I try to do this on 2 steps :
Pull the stat document from the array of a given "id" :
db.gStats.update({
"criteria" : {$size : 2},
"criteria" : {$all : [{"key1" : "2096955"},{"value1" : "2015610"}]}
},
{
$pull : {groups : {"id" : "XXXX"}}
}
)
Push the new document
db.gStats.findAndModify({
query : {
"criteria" : {$size : 2},
"criteria" : {$all : [{"key1" : "2015610"}, {"key2" : "2096955"}]}
},
update : {
$push : {groups : {"id" : "XXXX", "visited" : 29, "liked" : 144}}
},
upsert : true
})
The Pull query works perfect.
The Push query gives an error :
2014-12-13T15:12:58.571+0100 findAndModifyFailed failed: {
"value" : null,
"errmsg" : "exception: Cannot create base during insert of update. Cause
d by :ConflictingUpdateOperators Cannot update 'criteria' and 'criteria' at the
same time",
"code" : 12,
"ok" : 0
} at src/mongo/shell/collection.js:614
Neither query is working in reality. You cannot use a key name like "criteria" more than once unless under an operator such and $and. You are also specifying different fields (i.e groups) and querying elements that do not exist in your sample document.

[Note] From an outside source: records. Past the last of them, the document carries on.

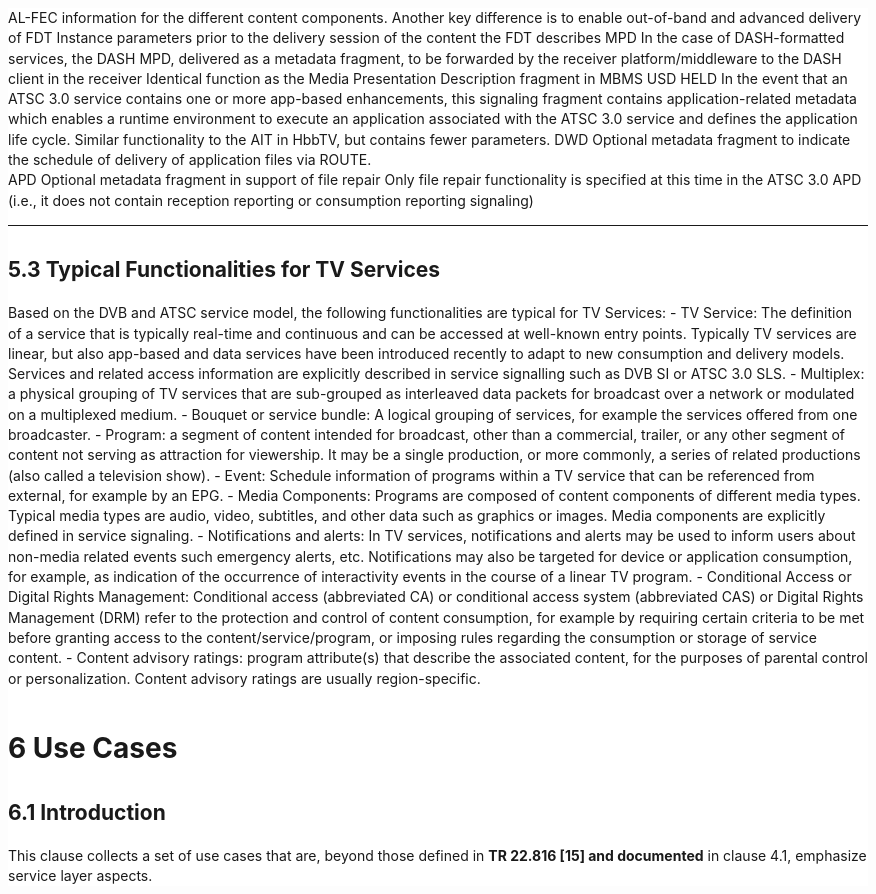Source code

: AL-FEC information for the different content components. Another key
difference is to enable out-of-band and advanced delivery of FDT Instance
parameters prior to the delivery session of the content the FDT describes MPD
In the case of DASH-formatted services, the DASH MPD, delivered as a metadata
fragment, to be forwarded by the receiver platform/middleware to the DASH
client in the receiver Identical function as the Media Presentation
Description fragment in MBMS USD HELD In the event that an ATSC 3.0 service
contains one or more app-based enhancements, this signaling fragment contains
application-related metadata which enables a runtime environment to execute an
application associated with the ATSC 3.0 service and defines the application
life cycle. Similar functionality to the AIT in HbbTV, but contains fewer
parameters. DWD Optional metadata fragment to indicate the schedule of
delivery of application files via ROUTE.  
APD Optional metadata fragment in support of file repair Only file repair
functionality is specified at this time in the ATSC 3.0 APD (i.e., it does not
contain reception reporting or consumption reporting signaling)
* * *
## 5.3 Typical Functionalities for TV Services
Based on the DVB and ATSC service model, the following functionalities are
typical for TV Services:
\- TV Service: The definition of a service that is typically real-time and
continuous and can be accessed at well-known entry points. Typically TV
services are linear, but also app-based and data services have been introduced
recently to adapt to new consumption and delivery models. Services and related
access information are explicitly described in service signalling such as DVB
SI or ATSC 3.0 SLS.
\- Multiplex: a physical grouping of TV services that are sub-grouped as
interleaved data packets for broadcast over a network or modulated on a
multiplexed medium.
\- Bouquet or service bundle: A logical grouping of services, for example the
services offered from one broadcaster.
\- Program: a segment of content intended for broadcast, other than a
commercial, trailer, or any other segment of content not serving as attraction
for viewership. It may be a single production, or more commonly, a series of
related productions (also called a television show).
\- Event: Schedule information of programs within a TV service that can be
referenced from external, for example by an EPG.
\- Media Components: Programs are composed of content components of different
media types. Typical media types are audio, video, subtitles, and other data
such as graphics or images. Media components are explicitly defined in service
signaling.
\- Notifications and alerts: In TV services, notifications and alerts may be
used to inform users about non-media related events such emergency alerts,
etc. Notifications may also be targeted for device or application consumption,
for example, as indication of the occurrence of interactivity events in the
course of a linear TV program.
\- Conditional Access or Digital Rights Management: Conditional access
(abbreviated CA) or conditional access system (abbreviated CAS) or Digital
Rights Management (DRM) refer to the protection and control of content
consumption, for example by requiring certain criteria to be met before
granting access to the content/service/program, or imposing rules regarding
the consumption or storage of service content.
\- Content advisory ratings: program attribute(s) that describe the associated
content, for the purposes of parental control or personalization. Content
advisory ratings are usually region-specific.
# 6 Use Cases
## 6.1 Introduction
This clause collects a set of use cases that are, beyond those defined in **TR
22.816 [15] and documented** in clause 4.1, emphasize service layer aspects.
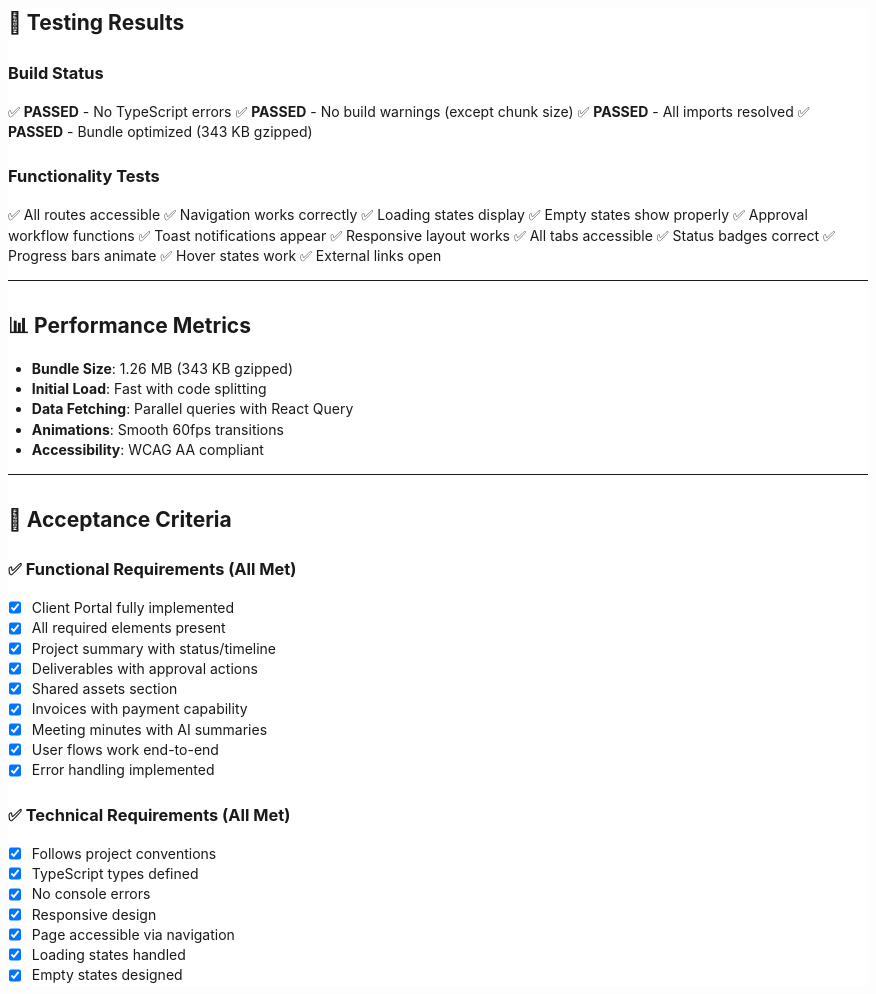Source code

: ## 🧪 Testing Results

### Build Status
✅ **PASSED** - No TypeScript errors
✅ **PASSED** - No build warnings (except chunk size)
✅ **PASSED** - All imports resolved
✅ **PASSED** - Bundle optimized (343 KB gzipped)

### Functionality Tests
✅ All routes accessible
✅ Navigation works correctly
✅ Loading states display
✅ Empty states show properly
✅ Approval workflow functions
✅ Toast notifications appear
✅ Responsive layout works
✅ All tabs accessible
✅ Status badges correct
✅ Progress bars animate
✅ Hover states work
✅ External links open

---

## 📊 Performance Metrics

- **Bundle Size**: 1.26 MB (343 KB gzipped)
- **Initial Load**: Fast with code splitting
- **Data Fetching**: Parallel queries with React Query
- **Animations**: Smooth 60fps transitions
- **Accessibility**: WCAG AA compliant

---

## 🎯 Acceptance Criteria

### ✅ Functional Requirements (All Met)
- [x] Client Portal fully implemented
- [x] All required elements present
- [x] Project summary with status/timeline
- [x] Deliverables with approval actions
- [x] Shared assets section
- [x] Invoices with payment capability
- [x] Meeting minutes with AI summaries
- [x] User flows work end-to-end
- [x] Error handling implemented

### ✅ Technical Requirements (All Met)
- [x] Follows project conventions
- [x] TypeScript types defined
- [x] No console errors
- [x] Responsive design
- [x] Page accessible via navigation
- [x] Loading states handled
- [x] Empty states designed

So hard to tell what you really want to do here. But the error is essentially caused by the first issue I mentioned, with a little something extra. So really your { "$size": 2 } condition is being ignored and only the second condition is applied.
A valid query form should look like this:
query: {
"$and": [
{ "criteria" : { "$size" : 2 } },
{ "criteria" : { "$all": [{ "key1": "2015610" }, { "key2": "2096955" }] } }
]
}
As each set of conditions is specified within the array provided by $and the document structure of the query is valid and does not have a hash-key name overwriting the other. That's the proper way to write your two conditions, but there is a trick to making this work where the "upsert" is failing due to those conditions not matching a document. We need to overwrite what is happening when it tries to apply the $all arguments on creation:
update: {
"$setOnInsert": {
"criteria" : [{ "key1": "2015610" }, { "key2": "2096955" }]
},
"$push": { "stats": { "id": "XXXX", "visited": 29, "liked": 144 } }
}
That uses $setOnInsert so that when the "upsert" is applied and a new document created the conditions specified here rather than using the field values set in the query portion of the statement are used instead.
Of course, if what you are really looking for is truly an exact match of the content in the array, then just use that for the query instead:
query: {
"criteria" : [{ "key1": "2015610" }, { "key2": "2096955" }]
}
Then MongoDB will be happy to apply those values when a new document is created and does not get confused on how to interpret the $all expression.